Wenn man nur einen Faktor ändern könnte, um ein Reetdach langlebiger zu machen, wäre es die Dachneigung. Wie Reet funktioniert — und wie es versagt — hängt letztlich davon ab, wie schnell Wasser die Oberfläche verlässt.
Wie Reet Wasser ableitet
Ein Reetdach ist nicht wasserdicht wie ein Ziegeldach; es leitet Wasser ab. Regen läuft über die äußeren gebogenen Halme nach unten und tropft ab, bevor er tief in die Deckung eindringen kann. Je steiler das Dach, desto schneller geschieht das und desto kürzer bleibt Feuchtigkeit im Reet.
Die Zielneigung
Als Faustregel sollte ein Reetdach 45° oder steiler sein. Viele traditionelle Reetdächer sind genau aus diesem Grund deutlich steiler als Ziegeldächer. Unter etwa 45° bleibt Wasser länger stehen, das Reet bleibt feucht und der Abbau beschleunigt sich.
Warum flache Dächer früh versagen
- Wasser bewegt sich langsam und dringt tiefer in die Deckung ein.

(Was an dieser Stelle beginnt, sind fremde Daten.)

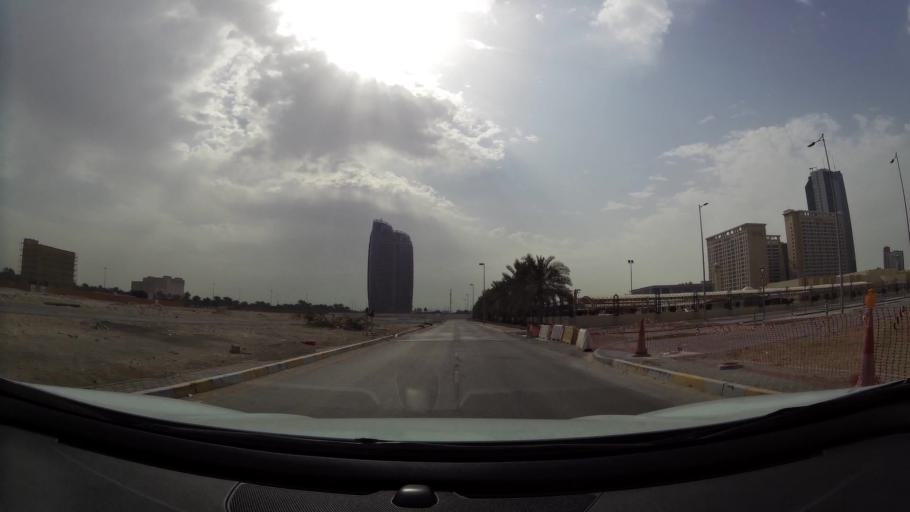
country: AE
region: Abu Dhabi
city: Abu Dhabi
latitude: 24.4601
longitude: 54.3956
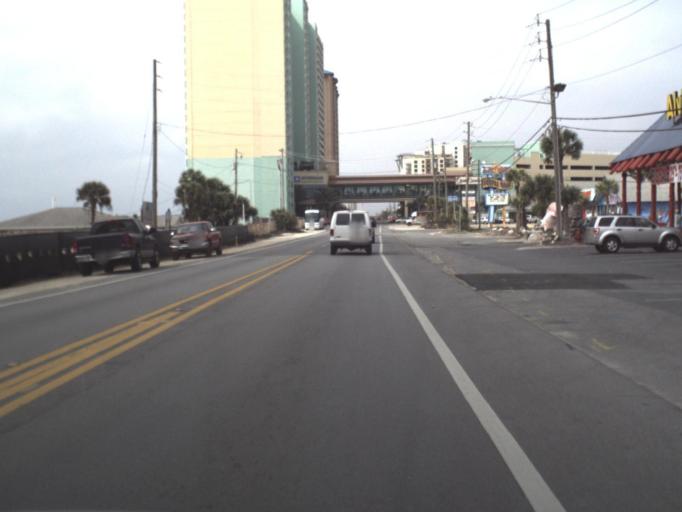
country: US
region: Florida
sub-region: Bay County
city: Panama City Beach
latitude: 30.2048
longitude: -85.8563
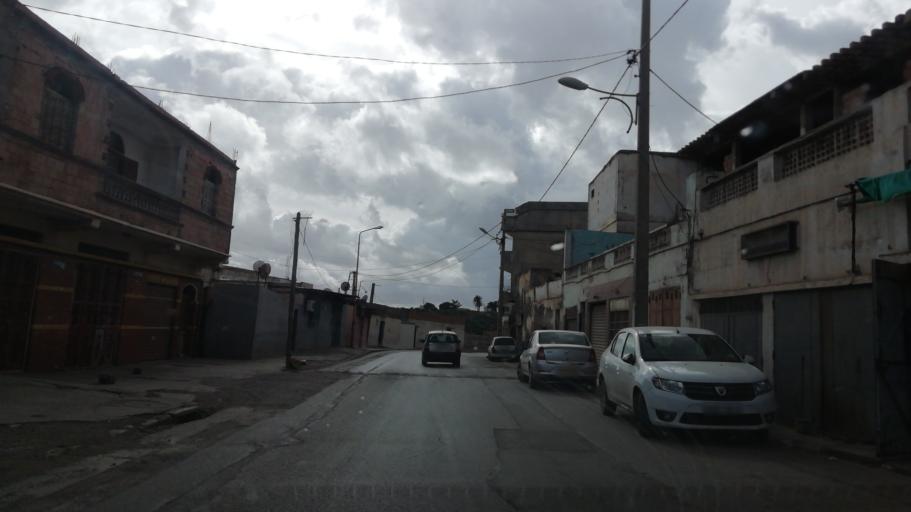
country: DZ
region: Oran
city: Oran
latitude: 35.6987
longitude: -0.6596
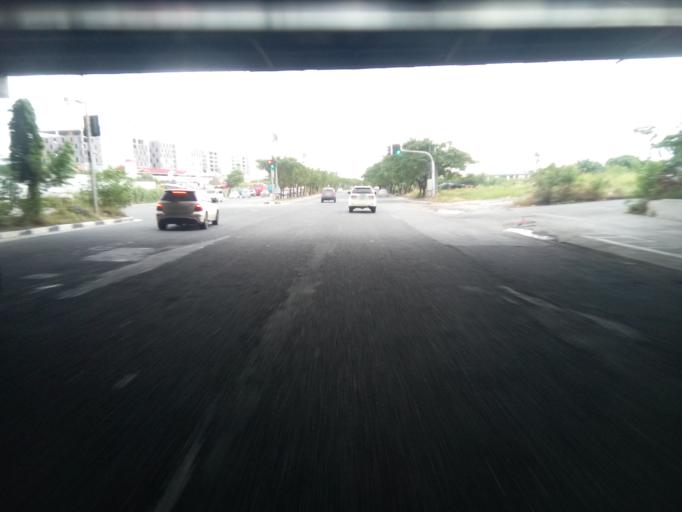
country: PH
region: Metro Manila
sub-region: Makati City
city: Makati City
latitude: 14.5153
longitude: 120.9901
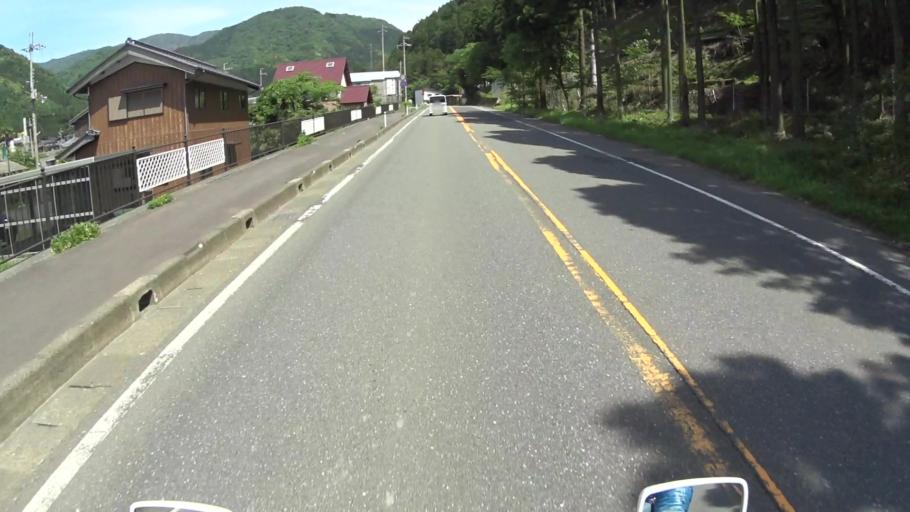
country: JP
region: Fukui
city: Obama
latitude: 35.4492
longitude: 135.8910
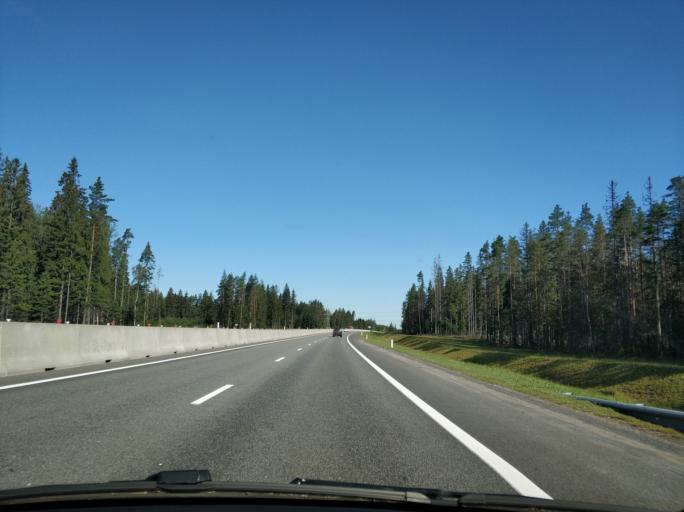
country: RU
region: Leningrad
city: Sosnovo
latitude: 60.5204
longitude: 30.1735
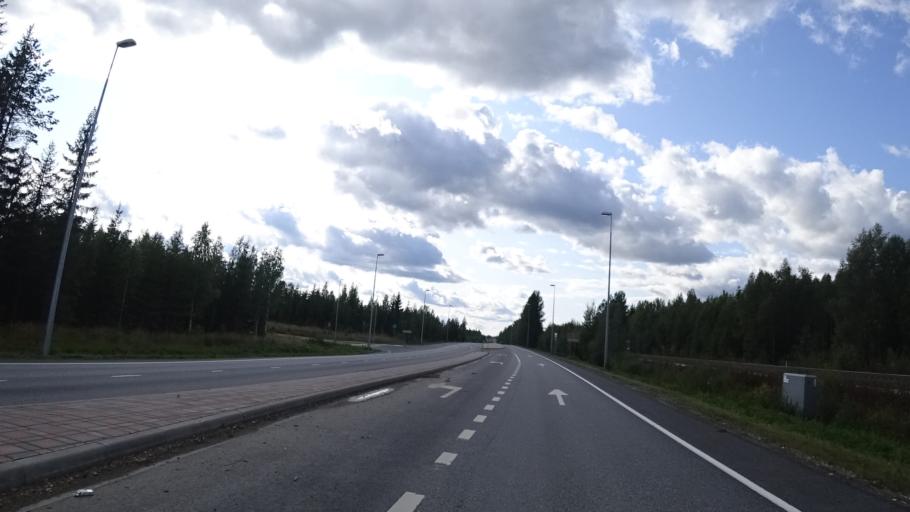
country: RU
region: Republic of Karelia
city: Vyartsilya
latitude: 62.1766
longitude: 30.5813
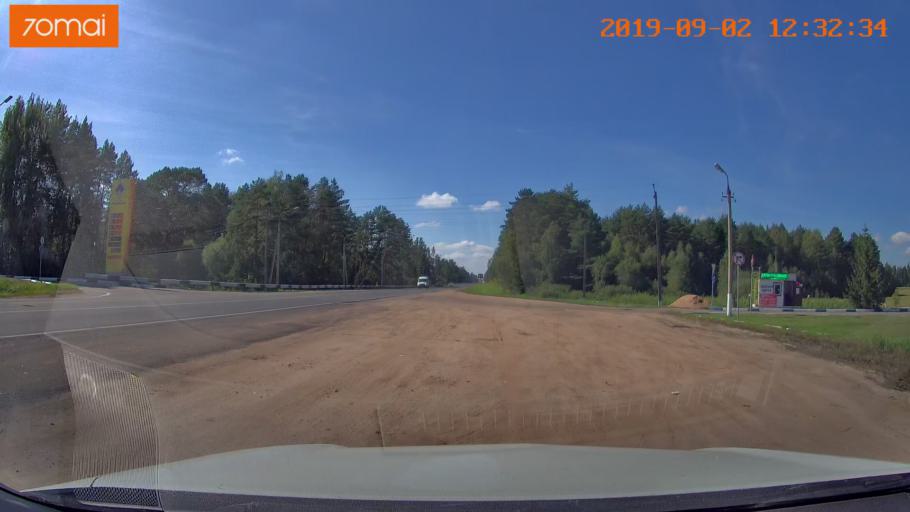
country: RU
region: Smolensk
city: Shumyachi
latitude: 53.8226
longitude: 32.4435
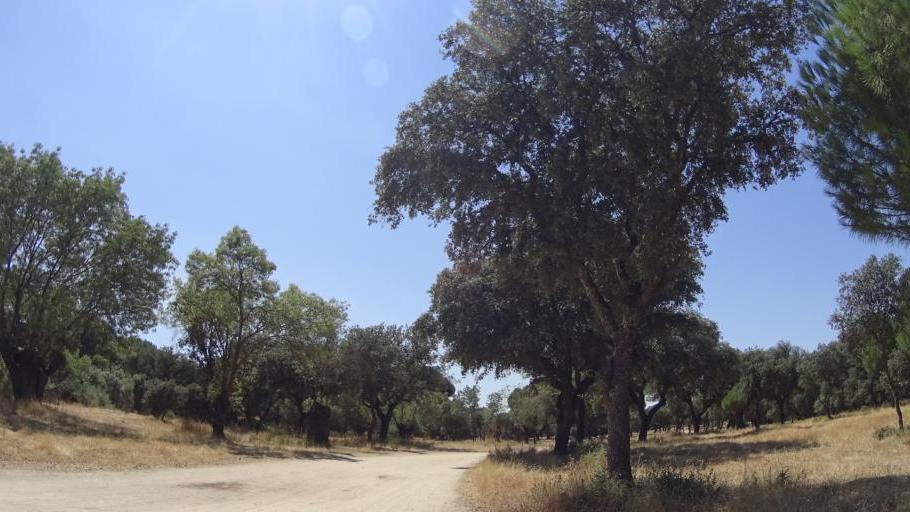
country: ES
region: Madrid
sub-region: Provincia de Madrid
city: Boadilla del Monte
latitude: 40.4216
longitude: -3.8557
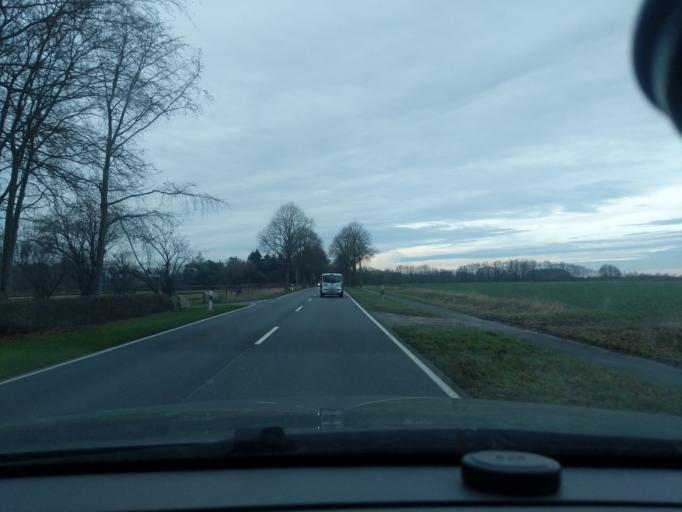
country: DE
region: Lower Saxony
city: Beckdorf
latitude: 53.4037
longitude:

- Das Reet bleibt nass, was Fäulnis und Moos fördert.
- Vorzeitige Schäden sind bei zu flachen Dächern häufig, manchmal schon innerhalb eines Jahrzehnts.
Neigung und Entwurf gehören zusammen
Die Dachneigung muss in der Planungsphase festgelegt werden; später lässt sie sich kaum ändern. Großzügige Neigung, gute Belüftung, Qualitätsreet und fachgerechte Ausführung ergeben ein Dach, das die obere Lebensdauer erreichen kann.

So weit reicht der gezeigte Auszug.